• **WORK REQUIRED**:
Everything from the "TABLE 1: Prof﻿ile of study participants and" line to the final line of the listing should be written out exactly. Skip the pictures.
*** GIVEN INFORMATION Section Begins ***
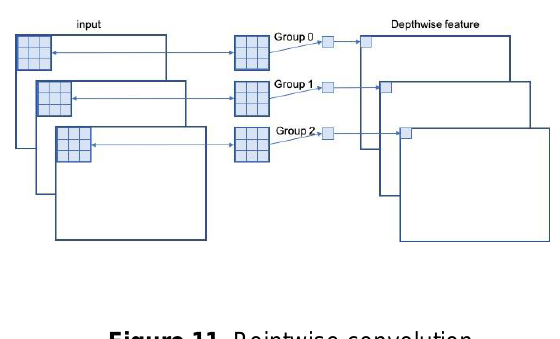
Figure 11. Pointwise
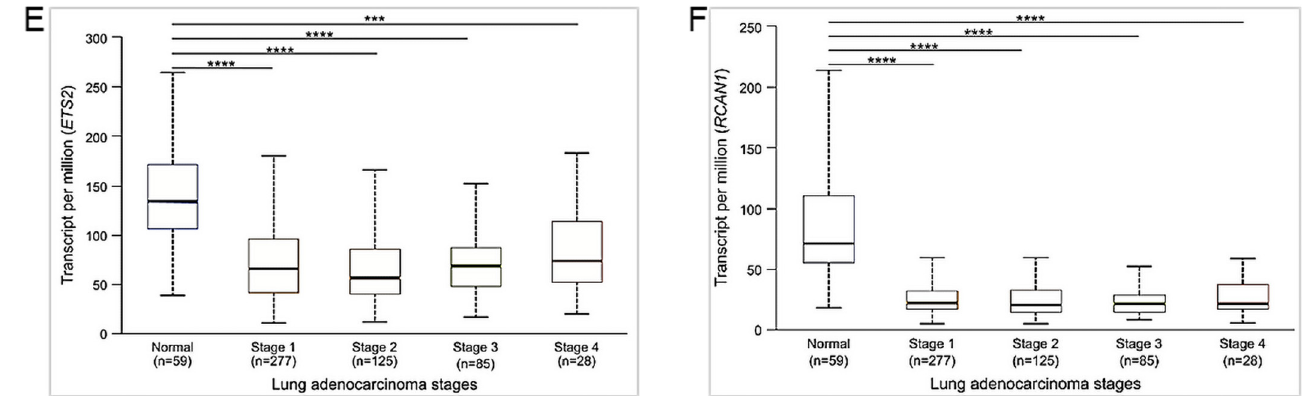
Figure 4. Expression of ETS2 and RCAN1 in breast and lung cancers based on stages and subtypes. Boxplots represent mRNA expression of ( A ) ETS2 and ( B ) RCAN1 in breast cancer stages; ( C ) ETS2 and ( D ) RCAN1 in breast cancer subtypes; and ( E ) ETS2 and ( F ) RCAN1 in lung cancer stages. * p ≤ 0.05, *** p ≤ 0.001, **** p ≤ 0.0001. Non-significant differences are not shown.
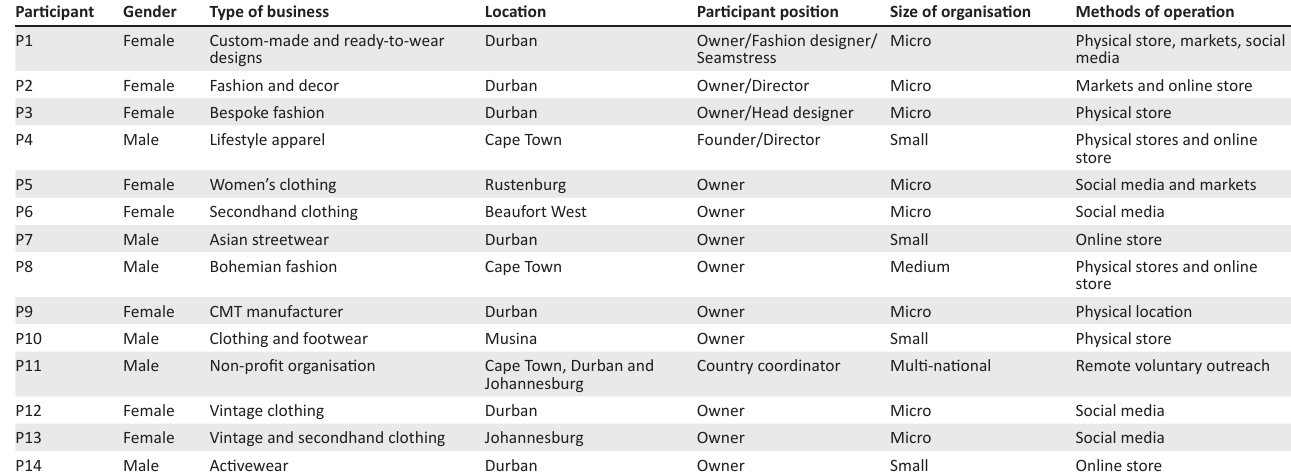
TABLE 1: Prof﻿ile of study participants and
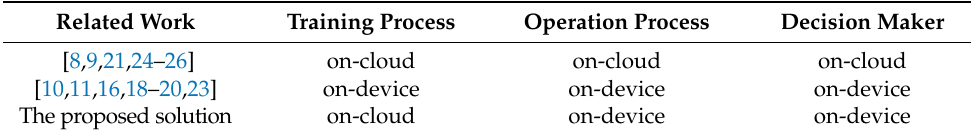
Table 1. The relevant work comparison.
*** GIVEN INFORMATION Section Ends ***
• **ANSWER**:
TABLE 1: Prof﻿ile of study participants and
Table 1. The relevant work comparison.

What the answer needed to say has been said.